Now the apostles do open their mouths to speak. Luke says in verse 4 of Acts 2, "And they were all filled with the Holy Spirit and began to speak with other tongues as the Spirit gave them utterance." This is not ecstatic gibberish. Rather, the Holy Spirit enables the apostles to proclaim Christ in languages understandable to all those gathered in Jerusalem. Each hears in his own native language the wonderful works of God. Each hears the Gospel of Jesus Christ crucified and risen in a tongue that he can understand. The wind, the fire, the miraculous ability to speak in languages which one had not learned are not the main features of Pentecost. They are signs that point the way to the real work of the Holy Spirit and that is the preaching of the Gospel. Where God pours out His Holy Spirit, there tongues are unloosed to confess Jesus Christ, to tell of what He has done to save us.
So now on Pentecost the Holy Spirit delivers that precious gift of salvation through faith in Christ. The Holy Spirit is the UPS Deliveryman of the Blessed Trinity.

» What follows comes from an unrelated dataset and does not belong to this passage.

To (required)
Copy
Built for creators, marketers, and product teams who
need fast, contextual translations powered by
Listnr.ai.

Sent from the Father, He delivers to us everything that our Lord Jesus accomplished for us by His atoning sacrifice on the cross. He brings us the forgiveness of our sins. He bestows on our troubled and hurting hearts the peace that passes all human understanding. He applies to our wounded souls the medicine of salvation. And all these things the Holy Spirit does through the Word. That is why Jesus says in today's Holy Gospel: "If anyone loves Me, he will keep My word; and My Father will love him, and We will come to him and make our home with him." The Spirit brings us the treasures that our Lord won for us on the cross through His Word. It is that Word that the Spirit caused to be preached on Pentecost. It is that Word that makes the waters of Holy Baptism a life-giving bath of regeneration by the Holy Spirit. It is by the power of the Spirit's Word that we are given the Lord's body to eat and His blood to drink in the Holy Supper.

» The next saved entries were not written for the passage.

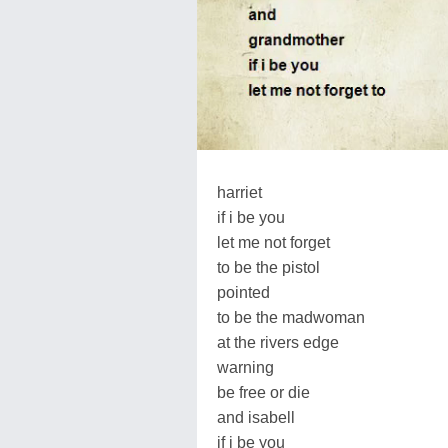
harriet
if i be you
let me not forget
to be the pistol
pointed
to be the madwoman
at the rivers edge
warning
be free or die
and isabell
if i be you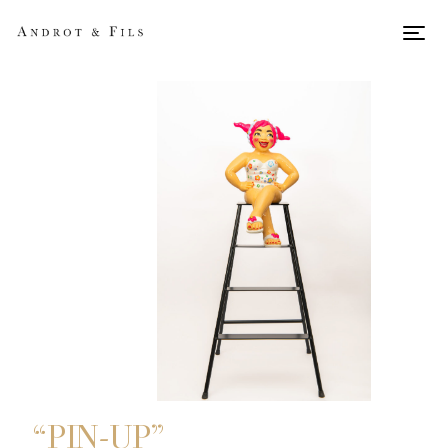
Men
“PIN-UP”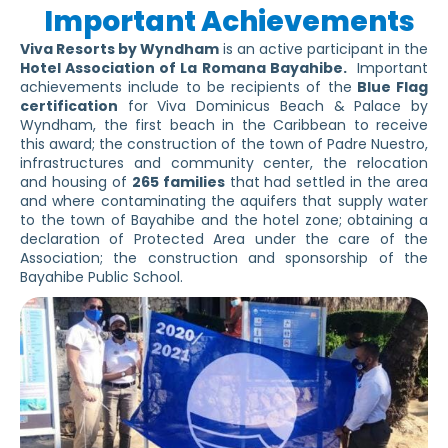
Important Achievements
Viva Resorts by Wyndham
is an active participant in the
Hotel Association of La Romana Bayahibe.
Important
achievements include to be recipients of the
Blue Flag
certification
for Viva Dominicus Beach & Palace by
Wyndham, the first beach in the Caribbean to receive
this award; the construction of the town of Padre Nuestro,
infrastructures and community center, the relocation
and housing of
265 families
that had settled in the area
and where contaminating the aquifers that supply water
to the town of Bayahibe and the hotel zone; obtaining a
declaration of Protected Area under the care of the
Association; the construction and sponsorship of the
Bayahibe Public School.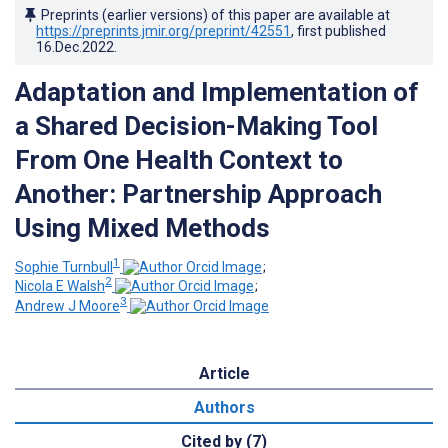
Preprints (earlier versions) of this paper are available at
https://preprints.jmir.org/preprint/42551
, first published
16.Dec.2022
.
Adaptation and Implementation of
a Shared Decision-Making Tool
From One Health Context to
Another: Partnership Approach
Using Mixed Methods
1
Sophie Turnbull
;
2
Nicola E Walsh
;
3
Andrew J Moore
Article
Authors
Cited by (7)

The Spirit is still at work in the Word today. You remember those words from the Small Catechism: "I believe that I cannot by own reason or strength believe in Jesus Christ, my Lord, or come to Him; but the Holy Ghost has called me by the Gospel, enlightened me with His gifts, sanctified and kept me in the true faith; even as He calls, gathers, enlightens, and sanctifies the whole Christian church on earth and keeps it with Jesus Christ in the one true faith." The Holy Spirit does for us what we cannot do for ourselves. He brings Christ to us and He brings us to Christ. Sinners apart from Jesus Christ are spiritual corpses; they cannot make themselves alive. The Apostle Paul writes, "No one can confess that Jesus Christ is Lord except by the Holy Spirit." The Spirit works, not to produce in us some kind of mystical experience or to fill us full of high-powered emotions, but, very simply, to bring to us the forgiveness of sins that Christ won for us on the cross and to keep us connected with that Christ until we are brought to the resurrection of the body and life everlasting. If you have Jesus Christ you have the Holy Spirit.
And the Holy Spirit does not call attention to Himself but to Jesus. Listen again to the words of our Gospel, "But the Helper, the Holy Spirit whom the Father will send in My name, He will teach you all things, and bring to your remembrance all things that I said to you." That is what happened on Pentecost and it still happens today where the Spirit causes God's Word to be proclaimed. "Come, Holy Spirit, fill the hearts of the faithful, and kindle in them the fire of your love. Alleluia." Amen.
The peace of God which passes all understanding keep your hearts and minds in Christ Jesus to life everlasting. Amen.